Today, however, Quinnipiac reports a moderate boost in Obama’s standing to 47/49, up from last month’s 41/55:
President Barack Obama’s job approval rating is up, from a negative 41 – 55 percent October 5, to a split today with 47 percent approving and 49 percent disapproving in a Quinnipiac University poll released today. The president has leads of 5 to 16 percentage points over likely Republican challengers.
Voters also are divided 47 – 49 percent on whether Obama deserves reelection, compared to last month, when voters said 54 – 42 percent he did not deserve reelection.
Not so fast, says National Journal’s Steven Shepard:
Obama “seems to be improving in voters’ eyes almost across-the-board,” said Peter Brown, assistant director of the Quinnipiac University Polling Institute. “He scores big gains among the groups with whom he has had the most problems — whites and men. Women also shift from a five-point negative to a four-point positive.”
In addition to his improved approval rating, Obama also leads Romney, his closest GOP challenger, by five points, 47 percent to 42 percent, turning around a four-point deficit a month ago. Obama posts double-digit leads — and clears the crucial 50-percent threshold — over Cain (50 percent to 40 percent), Gingrich (52 percent to 37 percent) and Perry (52 percent to 36 percent).

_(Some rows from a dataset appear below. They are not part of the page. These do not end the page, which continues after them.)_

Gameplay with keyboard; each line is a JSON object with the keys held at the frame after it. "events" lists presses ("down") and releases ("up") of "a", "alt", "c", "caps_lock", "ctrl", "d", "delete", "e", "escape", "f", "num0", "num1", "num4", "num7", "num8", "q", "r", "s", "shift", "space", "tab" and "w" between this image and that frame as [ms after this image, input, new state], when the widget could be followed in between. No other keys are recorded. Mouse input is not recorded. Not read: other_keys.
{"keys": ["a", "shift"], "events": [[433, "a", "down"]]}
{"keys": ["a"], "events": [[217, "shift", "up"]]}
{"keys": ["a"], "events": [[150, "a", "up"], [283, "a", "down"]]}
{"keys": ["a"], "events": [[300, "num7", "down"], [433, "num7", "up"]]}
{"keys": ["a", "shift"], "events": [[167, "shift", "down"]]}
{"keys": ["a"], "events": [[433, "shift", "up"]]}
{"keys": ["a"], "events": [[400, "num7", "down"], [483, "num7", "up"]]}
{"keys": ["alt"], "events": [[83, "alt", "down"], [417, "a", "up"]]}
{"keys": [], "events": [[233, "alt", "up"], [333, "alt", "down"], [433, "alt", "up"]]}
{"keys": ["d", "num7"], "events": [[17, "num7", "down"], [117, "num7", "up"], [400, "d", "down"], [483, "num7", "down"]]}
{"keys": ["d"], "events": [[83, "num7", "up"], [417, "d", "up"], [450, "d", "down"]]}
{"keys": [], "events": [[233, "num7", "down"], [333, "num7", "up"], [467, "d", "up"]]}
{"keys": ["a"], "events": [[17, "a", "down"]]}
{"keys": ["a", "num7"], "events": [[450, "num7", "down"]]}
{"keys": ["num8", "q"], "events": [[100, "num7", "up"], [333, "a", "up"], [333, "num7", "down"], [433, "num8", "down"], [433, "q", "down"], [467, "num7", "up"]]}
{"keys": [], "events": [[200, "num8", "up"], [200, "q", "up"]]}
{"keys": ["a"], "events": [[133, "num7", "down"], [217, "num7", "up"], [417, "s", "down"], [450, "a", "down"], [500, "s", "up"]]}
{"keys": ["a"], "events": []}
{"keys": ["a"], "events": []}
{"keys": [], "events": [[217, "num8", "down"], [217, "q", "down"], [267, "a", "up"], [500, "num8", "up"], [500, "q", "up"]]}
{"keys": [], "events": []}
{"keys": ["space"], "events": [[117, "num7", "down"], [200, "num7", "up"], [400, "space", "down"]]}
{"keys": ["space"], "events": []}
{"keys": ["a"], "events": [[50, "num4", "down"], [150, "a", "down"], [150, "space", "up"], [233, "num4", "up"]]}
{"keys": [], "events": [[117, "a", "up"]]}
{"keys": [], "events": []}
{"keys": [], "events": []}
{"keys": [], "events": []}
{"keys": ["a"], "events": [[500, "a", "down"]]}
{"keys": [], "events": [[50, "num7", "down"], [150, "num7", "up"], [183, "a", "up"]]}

Still, there are indications that the poll could just be a blip. There is little change in the crosstabs by party from last month, when Romney led Obama by four points. Independents broke for Romney by five points in each survey, yet, overall, there was a nine-point swing. It simply appears that this month’s sample is significantly more Democratic.
Shepard asked Quinnipiac to release their demographics in both surveys to check sampling. So far, they haven’t responded. However, if the results by party in both polls are identical and yet Obama gained in popularity, then Shepard is probably correct that the new sample included more Democrats at the expense of either Republicans, independents, or both.
Among Republican primary voters, Herman Cain has a significant lead over Mitt Romney, 30/23, and beats Romney 47/39 in a two-man race for the nomination. However, almost all of this polling took place before the Politico story about two settlements over harassment claims at the National Restaurant Association. So far that story doesn’t seem to be gaining traction among GOP primary voters and might even be attracting support for Cain as he fights the national media. This Q-poll will serve as a pretty good baseline for future polling to determine whether Cain ends up damaged or helped by the imbroglio this week.